L’archipel a vu naître sa première aire marine éducative (AME) en 2022. Grâce à l’implication des instituteurs de l’école de Logolelei à Malae’fo’ou, dans le sud de l’île de Wallis, 32 élèves s’attellent aujourd’hui à la conservation de leur littoral et de la mer. 

INTERVIEW

CHANEL LAKALAKA, INSTITUTEUR EN CYCLE 3 (CM1, CM2, 6 ÈME) CHARGÉ DE L’AIRE MARINE ÉDUCATIVE DE LOGOLELEI

Chanel Lakalaka
• Pourquoi avoir choisi de lancer une AME ?

- La raison principale, c’est le constat de la perte du lien des enfants avec leur environnement. Notre culture ancestrale risque d’être oubliée car les enfants deviennent sédentaires et ne sortent plus. L’AME les reconnecte à la nature et aux savoirs traditionnels, en passant par notre langue locale.
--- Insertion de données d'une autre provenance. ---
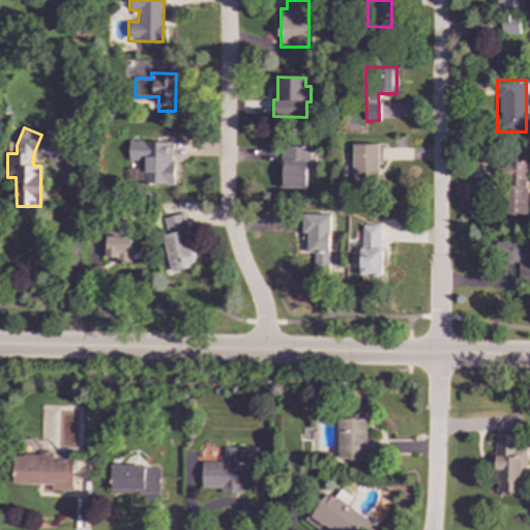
[(174,162),(170,162),(170,142),(130,141),(129,183),(173,184),(174,162)]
En wallisien, un même poisson peut avoir quatre noms différents selon sa taille, cela montre l’importance de la mer dans notre culture ! Du point de vue pédagogique, l’AME permet de faire l’école autrement, dans la nature à proximité.

DANS MA CLASSE, SEULEMENT DEUX ÉLÈVES SAVAIENT NAGER ! C’EST UN PHÉNOMÈNE RÉCENT QU’IL EST ENCORE TEMPS DE RATTRAPER
• Comment avez-vous mis en place ce projet ?

- Sa création a été assez compliquée en raison du manque de structures pédagogiques et d’experts. Mais avec l’appui du Service territorial de l’environnement (STE), nous avons fini par obtenir le soutien de nos autorités locales et par lancer une collaboration avec la Polynésie française pour nous appuyer sur leur modèle d’AME. Avec Sylvia Pressense, la deuxième institutrice impliquée, qui a porté avec moi ce projet, nous sommes même allés sur place, grâce à l’OFB. Les élèves ont ensuite dressé le portrait de leur aire marine et identifié les pressions après un diagnostic écologique de l’association Pala Dalik.

Visite d’élèves de l’AME de Wallis à Moorea.
© Chanel Lakalaka
• Quel est le bilan de cette 2ème année d’AME ?

- Les bénéfices que nous constatons sont vraiment tangibles. Les enfants apprennent à nager et sont enthousiastes. Ils deviennent des défenseurs de la nature, parfois avec une fermeté surprenante, qui peut même entraîner des tensions familiales ! Mais nous leur apprenons à agir de manière concertée et réaliste. Des journées de transmission ont lieu avec les parents et les autres écoles, et nous renforçons aussi nos liens avec nos voisins du Pacifique.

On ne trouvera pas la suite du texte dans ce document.